O lado negro de tudo

Se calhar este ano vão começar as obras na minha escola.
Ah, é? Vão ter as aulas onde?
Acho que em pré-fabricados. Mas não é a escola toda. É por fases. Por pavilhões. A minha preocupação é o tanque da tartarugas e dos peixinhos. Temos um jardim interior muito bonito, no pavilhão da biblioteca, onde está o tal tanque. As tartarugas e os peixes são enormes; todos gordos e lindos. Havias de ver as tartarugas a comer: o funcionário coloca a comida sobre um madeiro grande, que flutua no tanque, e elas conseguem subir para lhe chegarem. A minha preocupação é onde vão pôr as tartarugas e os peixinhos enquanto decorrerem as obras.

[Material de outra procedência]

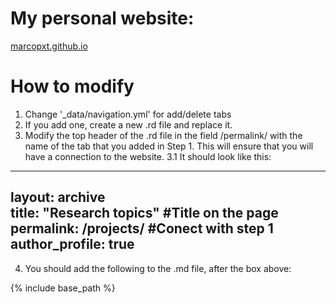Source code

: # My personal website:

[marcopxt.github.io](https://marcopxt.github.io/)


# How to modify

1. Change '_data/navigation.yml' for add/delete tabs
2. If you add one, create a new .rd file and replace it.
3. Modify the top header of the .rd file in the field /permalink/ with the name of the tab that you added in Step 1. This will ensure that you will have a connection to the website.
3.1 It should look like this:  

---
layout: archive  
title: "Research topics"   #Title on the page  
permalink: /projects/  #Conect with step 1  
author_profile: true  
---  

4. You should add the following to the .md file, after the box above:

{% include base_path %}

Olha, ontem apareceram muitas tartarugas mortas no Algarve - grandes que eu sei lá! Não percebem como é que foram lá parar.
Silêncio.
E não sei onde, também deram à costa dezenas de baleias mortas.
Mãe, tens a certeza que não morreu mais nenhum animal?
Não morreu mais nenhum animal?!
Falo-te de animais dos quais gosto ou com os quais me preocupo, e tu parece que gostas de me apresentar relatórios de animais mortos. Tens essa forma negativa de ver a vida. Essa mania de destacar o lado pior. Esse pessimismo. Sabes bem que detesto que me descrevas esse tipo de coisas. Isso faz-me sofrer, mãe.
Esqueço-me que tens pena dos animais, o que é que queres?!
É melhor mudar de conversa. Uma coisa que tenho andado para te perguntar: como é que se chamava aquela praia perto de Lourenço Marques, onde íamos ao domingo e havia macacos, muitos macacos, por todo o lado, a saltar de árvore em árvore, mesmo pertinho de nós? Era Macaneta? Inhaca? Era uma praia que ficava numa estrada de terra quando se ia até ao final da Costa do Sol, e se seguia em frente, sempre para cima, ou era preciso apanhar o batelão ou o barco? Lembras-te disso?
Lembro-me dos macacos, mas não sei onde era. Acho que era preciso apanhar o batelão. Havia macacos por todo o lado, havia. Os pretos matavam-nos, esfolavam-nos e comiam-nos.